Ia direkomendasikan oleh Angkatan Laut Hindia Belanda untuk bertugas di Royal Canadian Air Force dan Royal Air Force dengan pangkat Wing Commander. Ia juga mendapakan tugas tambahan untuk mengenderai pesawat tempur Lancaster dan Liberator.
Setelah Indonesia merdeka dan perang Pasifik berakhir, Abdul Halim pulang kembali ke Indonesia. Namun, ia dicurigai sebagai antek Pemerintahan Sipil Hindia Belanda atau NICA sehingga dijebloskan ke penjara Kediri.
Melihat pasukan Indonesia di Surabaya yang diserang sekutu Inggris, Menteri Pertahanan Amir Syarifuddin memerintahkan untuk mengeluarkan Halim dari tahanan dan kembali kepada keluarganya di Sumenep, ibu kota karesidenan Madura. Kabar itu disambut baik oleh Komodor Udara R. Soerjadi yang segera memerintahkan untuk menghubungi dan mengajak Halim agar turut mengabdi kepada perjuangan.
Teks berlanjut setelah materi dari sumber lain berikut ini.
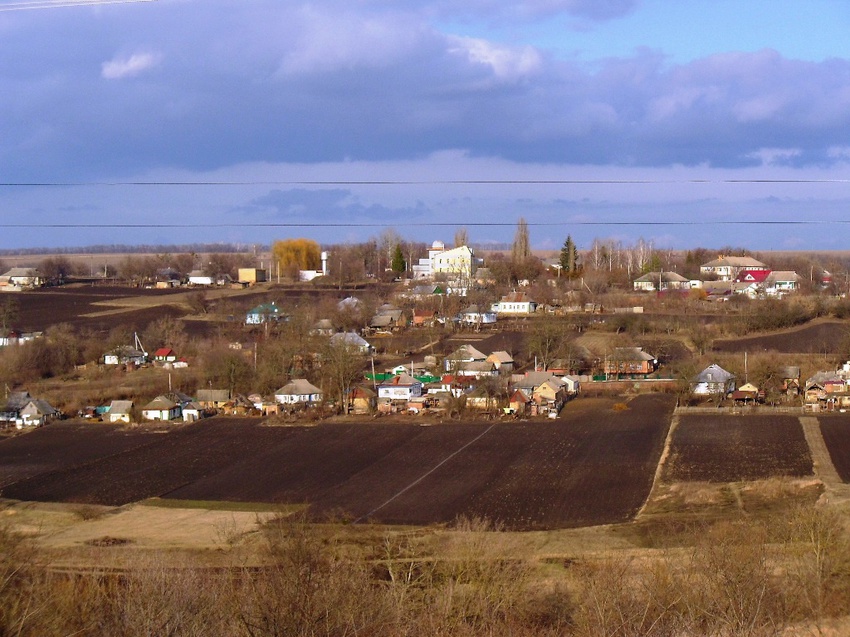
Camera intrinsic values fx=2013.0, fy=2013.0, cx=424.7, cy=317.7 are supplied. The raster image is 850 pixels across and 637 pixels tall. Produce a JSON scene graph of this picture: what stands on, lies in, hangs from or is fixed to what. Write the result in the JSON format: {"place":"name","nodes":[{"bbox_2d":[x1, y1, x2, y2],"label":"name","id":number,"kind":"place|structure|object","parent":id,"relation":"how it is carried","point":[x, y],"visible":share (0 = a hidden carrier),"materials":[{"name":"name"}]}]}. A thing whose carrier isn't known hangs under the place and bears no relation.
{"place":"outdoors","nodes":[
{"label":"outdoors","id":0,"kind":"place"},
{"bbox_2d":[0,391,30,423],"label":"house","id":1,"kind":"structure","parent":0,"point":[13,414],"materials":[{"name":"grey"}]},
{"bbox_2d":[0,267,40,290],"label":"house","id":2,"kind":"structure","parent":0,"point":[20,272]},
{"bbox_2d":[0,330,41,346],"label":"house","id":3,"kind":"structure","parent":0,"point":[27,338],"materials":[{"name":"white"}]},
{"bbox_2d":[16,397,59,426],"label":"house","id":4,"kind":"structure","parent":0,"point":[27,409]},
{"bbox_2d":[0,0,157,11],"label":"power line","id":5,"kind":"object","parent":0,"point":[101,2],"visible":0.97,"materials":[{"name":"white plastic"}]},
{"bbox_2d":[1,286,203,329],"label":"plowed field","id":6,"kind":"structure","parent":0,"point":[57,298],"materials":[{"name":"brown soil"}]},
{"bbox_2d":[104,400,133,421],"label":"house","id":7,"kind":"structure","parent":0,"point":[118,411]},
{"bbox_2d":[102,345,146,365],"label":"house","id":8,"kind":"structure","parent":0,"point":[132,352],"materials":[{"name":"white paint"}]},
{"bbox_2d":[100,51,156,78],"label":"cloud","id":9,"kind":"structure","parent":0,"point":[131,61],"materials":[{"name":"white"}]},
{"bbox_2d":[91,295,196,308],"label":"grass strip","id":10,"kind":"structure","parent":0,"point":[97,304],"materials":[{"name":"brown plant"}]},
{"bbox_2d":[4,500,301,549],"label":"dry field","id":11,"kind":"structure","parent":0,"point":[270,512],"materials":[{"name":"beige plant"}]},
{"bbox_2d":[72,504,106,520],"label":"shrub","id":12,"kind":"object","parent":11,"relation":"on","point":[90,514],"visible":0.94,"materials":[{"name":"brown plant"}]},
{"bbox_2d":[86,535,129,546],"label":"shrub","id":13,"kind":"object","parent":11,"relation":"on","point":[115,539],"visible":0.74,"materials":[{"name":"brown plant"}]},
{"bbox_2d":[141,395,182,420],"label":"house","id":14,"kind":"structure","parent":0,"point":[159,413],"materials":[{"name":"white paint"}]},
{"bbox_2d":[153,347,176,363],"label":"house","id":15,"kind":"structure","parent":0,"point":[164,352],"materials":[{"name":"red paint"}]},
{"bbox_2d":[154,268,182,287],"label":"house","id":16,"kind":"structure","parent":0,"point":[159,284],"materials":[{"name":"brick"}]},
{"bbox_2d":[180,401,203,420],"label":"house","id":17,"kind":"structure","parent":0,"point":[192,411],"materials":[{"name":"white paint"}]},
{"bbox_2d":[187,271,213,284],"label":"house","id":18,"kind":"structure","parent":0,"point":[196,279],"materials":[{"name":"white paint"}]},
{"bbox_2d":[194,389,230,409],"label":"house","id":19,"kind":"structure","parent":0,"point":[206,395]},
{"bbox_2d":[238,267,267,282],"label":"building","id":20,"kind":"structure","parent":0,"point":[252,273],"materials":[{"name":"yellow paint"}]},
{"bbox_2d":[245,302,284,324],"label":"house","id":21,"kind":"structure","parent":0,"point":[271,307],"materials":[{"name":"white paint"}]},
{"bbox_2d":[273,379,322,406],"label":"house","id":22,"kind":"structure","parent":0,"point":[301,391],"materials":[{"name":"white paint"}]},
{"bbox_2d":[299,270,321,281],"label":"white building","id":23,"kind":"structure","parent":0,"point":[307,272],"materials":[{"name":"white paint"}]},
{"bbox_2d":[309,319,334,335],"label":"house","id":24,"kind":"structure","parent":0,"point":[326,323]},
{"bbox_2d":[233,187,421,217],"label":"cloud","id":25,"kind":"structure","parent":0,"point":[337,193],"materials":[{"name":"grey"}]},
{"bbox_2d":[1,391,671,530],"label":"plowed field","id":26,"kind":"structure","parent":0,"point":[192,434],"materials":[{"name":"brown soil"}]},
{"bbox_2d":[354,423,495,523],"label":"dirt track","id":27,"kind":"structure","parent":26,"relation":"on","point":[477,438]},
{"bbox_2d":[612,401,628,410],"label":"shrub","id":28,"kind":"object","parent":26,"relation":"on","point":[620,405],"visible":0.93,"materials":[{"name":"plant"}]},
{"bbox_2d":[337,296,361,312],"label":"house","id":29,"kind":"structure","parent":0,"point":[351,298],"materials":[{"name":"white"}]},
{"bbox_2d":[329,331,371,353],"label":"house","id":30,"kind":"structure","parent":0,"point":[363,341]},
{"bbox_2d":[348,386,373,413],"label":"house","id":31,"kind":"structure","parent":0,"point":[356,405],"materials":[{"name":"brick"}]},
{"bbox_2d":[369,307,406,329],"label":"house","id":32,"kind":"structure","parent":0,"point":[377,323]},
{"bbox_2d":[376,375,423,402],"label":"house","id":33,"kind":"structure","parent":0,"point":[391,388],"materials":[{"name":"white paint"}]},
{"bbox_2d":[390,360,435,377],"label":"house","id":34,"kind":"structure","parent":0,"point":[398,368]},
{"bbox_2d":[1,220,846,227],"label":"power line","id":35,"kind":"object","parent":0,"point":[764,222],"visible":0.92,"materials":[{"name":"grey metal"}]},
{"bbox_2d":[412,309,436,325],"label":"house","id":36,"kind":"structure","parent":0,"point":[417,316],"materials":[{"name":"red brick"}]},
{"bbox_2d":[0,487,848,636],"label":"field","id":37,"kind":"structure","parent":0,"point":[430,536],"materials":[{"name":"brown"}]},
{"bbox_2d":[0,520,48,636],"label":"bare shrub","id":38,"kind":"object","parent":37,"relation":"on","point":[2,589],"visible":0.99,"materials":[{"name":"plant"}]},
{"bbox_2d":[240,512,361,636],"label":"bare shrub","id":39,"kind":"object","parent":37,"relation":"on","point":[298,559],"visible":0.96,"materials":[{"name":"brown plant"}]},
{"bbox_2d":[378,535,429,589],"label":"bare shrub","id":40,"kind":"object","parent":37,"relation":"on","point":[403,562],"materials":[{"name":"beige plant"}]},
{"bbox_2d":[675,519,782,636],"label":"bare shrub","id":41,"kind":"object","parent":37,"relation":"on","point":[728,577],"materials":[{"name":"brown plant"}]},
{"bbox_2d":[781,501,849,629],"label":"bare shrub","id":42,"kind":"object","parent":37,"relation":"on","point":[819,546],"visible":0.94,"materials":[{"name":"plant"}]},
{"bbox_2d":[0,0,849,251],"label":"sky","id":43,"kind":"structure","parent":0,"point":[490,59],"materials":[{"name":"blue"}]},
{"bbox_2d":[0,0,849,177],"label":"cloud","id":44,"kind":"structure","parent":0,"point":[778,134],"materials":[{"name":"grey"}]},
{"bbox_2d":[0,253,849,422],"label":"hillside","id":45,"kind":"structure","parent":0,"point":[83,259],"materials":[{"name":"brown"}]},
{"bbox_2d":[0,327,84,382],"label":"bare tree","id":46,"kind":"object","parent":45,"relation":"on","point":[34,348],"visible":0.97,"materials":[{"name":"brown plant"}]},
{"bbox_2d":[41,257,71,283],"label":"tree","id":47,"kind":"object","parent":45,"relation":"on","point":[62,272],"visible":0.97,"materials":[{"name":"brown plant"}]},
{"bbox_2d":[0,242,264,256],"label":"distant tree line","id":48,"kind":"object","parent":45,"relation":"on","point":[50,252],"visible":0.6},
{"bbox_2d":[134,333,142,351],"label":"utility pole","id":49,"kind":"object","parent":45,"relation":"on","point":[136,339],"visible":0.76,"materials":[{"name":"white concrete"}]},
{"bbox_2d":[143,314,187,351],"label":"bare tree","id":50,"kind":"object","parent":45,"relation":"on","point":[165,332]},
{"bbox_2d":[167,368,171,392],"label":"utility pole","id":51,"kind":"object","parent":45,"relation":"on","point":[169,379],"visible":0.7,"materials":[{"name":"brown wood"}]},
{"bbox_2d":[202,348,254,394],"label":"bare tree","id":52,"kind":"object","parent":45,"relation":"on","point":[231,377],"visible":0.95,"materials":[{"name":"plant"}]},
{"bbox_2d":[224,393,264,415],"label":"house","id":53,"kind":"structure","parent":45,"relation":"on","point":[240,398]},
{"bbox_2d":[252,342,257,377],"label":"utility pole","id":54,"kind":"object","parent":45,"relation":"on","point":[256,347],"visible":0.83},
{"bbox_2d":[271,238,321,278],"label":"willow tree","id":55,"kind":"object","parent":45,"relation":"on","point":[284,254],"visible":0.85,"materials":[{"name":"plant"}]},
{"bbox_2d":[320,250,328,274],"label":"water tower","id":56,"kind":"structure","parent":45,"relation":"on","point":[324,254],"materials":[{"name":"white metal"}]},
{"bbox_2d":[320,334,365,411],"label":"bare tree","id":57,"kind":"object","parent":45,"relation":"on","point":[342,372],"visible":0.95,"materials":[{"name":"plant"}]},
{"bbox_2d":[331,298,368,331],"label":"bare tree","id":58,"kind":"object","parent":45,"relation":"on","point":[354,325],"visible":0.97,"materials":[{"name":"plant"}]},
{"bbox_2d":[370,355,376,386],"label":"utility pole","id":59,"kind":"object","parent":45,"relation":"on","point":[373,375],"visible":0.74,"materials":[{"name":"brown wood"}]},
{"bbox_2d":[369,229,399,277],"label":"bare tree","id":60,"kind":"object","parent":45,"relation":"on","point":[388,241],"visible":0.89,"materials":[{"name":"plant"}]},
{"bbox_2d":[390,243,406,275],"label":"evergreen tree","id":61,"kind":"object","parent":45,"relation":"on","point":[398,261],"visible":0.76,"materials":[{"name":"green plant"}]},
{"bbox_2d":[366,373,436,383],"label":"green fence","id":62,"kind":"object","parent":45,"relation":"on","point":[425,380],"visible":0.36,"materials":[{"name":"green metal"}]},
{"bbox_2d":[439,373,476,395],"label":"house","id":63,"kind":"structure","parent":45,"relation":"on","point":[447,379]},
{"bbox_2d":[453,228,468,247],"label":"bare tree","id":64,"kind":"object","parent":45,"relation":"on","point":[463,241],"visible":0.38,"materials":[{"name":"plant"}]},
{"bbox_2d":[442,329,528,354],"label":"plowed field","id":65,"kind":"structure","parent":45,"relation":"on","point":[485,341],"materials":[{"name":"brown soil"}]},
{"bbox_2d":[512,219,530,260],"label":"poplar tree","id":66,"kind":"object","parent":45,"relation":"on","point":[525,236],"visible":0.72,"materials":[{"name":"plant"}]},
{"bbox_2d":[527,318,574,369],"label":"bare tree","id":67,"kind":"object","parent":45,"relation":"on","point":[548,341],"visible":0.97,"materials":[{"name":"plant"}]},
{"bbox_2d":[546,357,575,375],"label":"house","id":68,"kind":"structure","parent":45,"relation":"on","point":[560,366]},
{"bbox_2d":[558,235,579,275],"label":"evergreen tree","id":69,"kind":"object","parent":45,"relation":"on","point":[574,248],"visible":0.69,"materials":[{"name":"plant"}]},
{"bbox_2d":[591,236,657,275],"label":"bare tree","id":70,"kind":"object","parent":45,"relation":"on","point":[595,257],"visible":0.73,"materials":[{"name":"grey plant"}]},
{"bbox_2d":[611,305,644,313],"label":"wall","id":71,"kind":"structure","parent":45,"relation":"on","point":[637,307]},
{"bbox_2d":[743,352,747,381],"label":"utility pole","id":72,"kind":"object","parent":45,"relation":"on","point":[745,359],"visible":0.74,"materials":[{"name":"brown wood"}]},
{"bbox_2d":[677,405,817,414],"label":"fence","id":73,"kind":"object","parent":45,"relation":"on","point":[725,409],"visible":0.72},
{"bbox_2d":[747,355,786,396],"label":"bare tree","id":74,"kind":"object","parent":45,"relation":"on","point":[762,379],"visible":0.93,"materials":[{"name":"plant"}]},
{"bbox_2d":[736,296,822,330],"label":"shrub","id":75,"kind":"object","parent":45,"relation":"on","point":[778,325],"visible":0.96,"materials":[{"name":"plant"}]},
{"bbox_2d":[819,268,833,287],"label":"house","id":76,"kind":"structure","parent":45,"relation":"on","point":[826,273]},
{"bbox_2d":[2,178,848,185],"label":"power line","id":77,"kind":"object","parent":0,"point":[354,182],"visible":0.93,"materials":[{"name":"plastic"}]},
{"bbox_2d":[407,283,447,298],"label":"house","id":78,"kind":"structure","parent":0,"point":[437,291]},
{"bbox_2d":[413,241,477,279],"label":"white building","id":79,"kind":"structure","parent":0,"point":[442,261],"materials":[{"name":"white paint"}]},
{"bbox_2d":[443,345,490,371],"label":"house","id":80,"kind":"structure","parent":0,"point":[470,348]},
{"bbox_2d":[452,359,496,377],"label":"house","id":81,"kind":"structure","parent":0,"point":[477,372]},
{"bbox_2d":[459,306,497,324],"label":"house","id":82,"kind":"structure","parent":0,"point":[488,318],"materials":[{"name":"white paint"}]},
{"bbox_2d":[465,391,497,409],"label":"house","id":83,"kind":"structure","parent":0,"point":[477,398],"materials":[{"name":"beige paint"}]},
{"bbox_2d":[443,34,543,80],"label":"cloud","id":84,"kind":"structure","parent":0,"point":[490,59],"materials":[{"name":"white"}]},
{"bbox_2d":[487,351,513,371],"label":"house","id":85,"kind":"structure","parent":0,"point":[502,359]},
{"bbox_2d":[493,293,536,314],"label":"house","id":86,"kind":"structure","parent":0,"point":[525,309],"materials":[{"name":"white paint"}]},
{"bbox_2d":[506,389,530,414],"label":"house","id":87,"kind":"structure","parent":0,"point":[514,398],"materials":[{"name":"brick"}]},
{"bbox_2d":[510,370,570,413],"label":"house","id":88,"kind":"structure","parent":0,"point":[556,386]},
{"bbox_2d":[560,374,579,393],"label":"house","id":89,"kind":"structure","parent":0,"point":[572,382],"materials":[{"name":"white paint"}]},
{"bbox_2d":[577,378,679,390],"label":"wall","id":90,"kind":"structure","parent":0,"point":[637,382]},
{"bbox_2d":[604,347,656,375],"label":"house","id":91,"kind":"structure","parent":0,"point":[644,370],"materials":[{"name":"brick"}]},
{"bbox_2d":[640,404,681,514],"label":"dirt track","id":92,"kind":"structure","parent":0,"point":[660,461],"materials":[{"name":"beige soil"}]},
{"bbox_2d":[634,271,691,291],"label":"house","id":93,"kind":"structure","parent":0,"point":[639,282],"materials":[{"name":"white paint"}]},
{"bbox_2d":[692,363,736,396],"label":"house","id":94,"kind":"structure","parent":0,"point":[720,375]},
{"bbox_2d":[700,282,734,299],"label":"house","id":95,"kind":"structure","parent":0,"point":[722,289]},
{"bbox_2d":[700,255,766,279],"label":"house","id":96,"kind":"structure","parent":0,"point":[752,261],"materials":[{"name":"white paint"}]},
{"bbox_2d":[666,410,810,482],"label":"plowed field","id":97,"kind":"structure","parent":0,"point":[731,425],"materials":[{"name":"brown soil"}]},
{"bbox_2d":[728,383,761,403],"label":"house","id":98,"kind":"structure","parent":0,"point":[740,393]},
{"bbox_2d":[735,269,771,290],"label":"house","id":99,"kind":"structure","parent":0,"point":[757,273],"materials":[{"name":"red paint"}]},
{"bbox_2d":[760,270,798,293],"label":"house","id":100,"kind":"structure","parent":0,"point":[778,277],"materials":[{"name":"white"}]},
{"bbox_2d":[712,320,849,353],"label":"plowed field","id":101,"kind":"structure","parent":0,"point":[815,334],"materials":[{"name":"brown soil"}]},
{"bbox_2d":[781,366,800,395],"label":"house","id":102,"kind":"structure","parent":0,"point":[791,373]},
{"bbox_2d":[799,416,847,496],"label":"dirt path","id":103,"kind":"structure","parent":0,"point":[813,445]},
{"bbox_2d":[803,365,849,408],"label":"house","id":104,"kind":"structure","parent":0,"point":[820,377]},
{"bbox_2d":[816,416,849,481],"label":"plowed field","id":105,"kind":"structure","parent":0,"point":[826,438],"materials":[{"name":"brown soil"}]}
]}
Tanpa basa-basi, ia bergabung dan mulai bertugas sebagai perwira operasi udara yang bertanggung jawab atas pelaksanaan operasi udara. Saat itu, tugasnya antara lain menerjunkan pasukan udara, menyelenggarakan pembinaan wilayah, sampai mengatur serangan. Ia juga mengemban tugas sebagai instrukur navigasi di sekolah penerbangan yang didiirikan dan dipelopori oleh Agustinus Adisutjipto yang di kemudian hari namanya juga dipakai sebagai nama Bandara Yogyakarta.
Momen yang paling menarik dari kisah Halim ketika memimpin serangan balasan Agresi Belanda 1. Keberhasilan atas penyerangan ini melambungkan nama Angkatan Udara RI, dan menyulut kemarahan Belanda. Akibatnya Belanda melancarkan serangan terhadap pesawat Dakota VT-CLA yang mengakibatkan tiga komodor muda udara gugur.
Salah satu korban dari agresi militer itu adalah Adisutjipto sehingga Halim menggantikan posisinya sebagai Wakil Kepala Staf AURI. Selama menjabat, ia sempat diperintahkan untuk menghubungkan Pulau Jawa dan Sumatera untuk menembus pertahanan Belanda. Ia bersama Iswahjudi (menjadi nama Lapangan Udara di Madoun, Jawa Timur) berangkat menembus pangkalan-pangkalan militer Belanda.
Kerja sama itu membuahkan hasil yang baik. Halim mampu mengumpulkan dana dengan bentuk emas dari rakyat untuk membeli pesawat Avro Anson. Pesawat itu dibeli dengan 12 kilogram emas murni dan diberi nomor registrasi ‘RI-003’.
Melansir p2k.unkris.ac.id, RI-003 mulai digunakan Halim dan opsir udara I Ishwahjudi untuk pergi ke Muangthai atau Thailand pada 1947. Misinya adalah menjual barang yang dikirim dari dalam negeri berhasil memasukan kumpulan barang dari Singapura ke daerah Indonesia menembus blokade udara Belanda.
Naasnya, ia dan rekannya terjebak dalam cuaca buruk di daerah Perak, Malaysia. Kabut sangat tebal sehingga menutup pandangan Halim. Pesawat mereka terjatuh di pantai Labuhan Bilik Besar.
Kabar itu tersebar hingga sampai ke polisi Lumut dari dua orang warga Cina penebang kayu bernama Wong Fatt dan Wong Kwang. Di Indonesia, peristiwa itu diumumkan secara resmi oleh Kasau Komodor Soerjadi Soerjadarma di Markas Besar AURI di Jalan Terban Taman, Yogyakarta.
Halim dimakamkan secara Islam pada 19 Desember 1947. Jenazahnya disemayamkan di Masjid Adki dengan diselimuti bendera merah putih. Ia meninggalkan istrinya Koesdalinah yang sedang mengandung empat bulan. Puteranya juga berkarir di TNI AU.
Halim mendapat banyak penghargaan setelah gugur. Salah satunya namanya digunakan sebagai nama Pangkalan Udara Cililitan berdasarkan Surat Penetapan Kasau tanggal 17 Agustus 1952. Namanya juga menjadi nama jalan dan Halim dinobatkan sebagai Pahlawan Nasional melalui Surat Keputusan Presiden RI tahun 1975.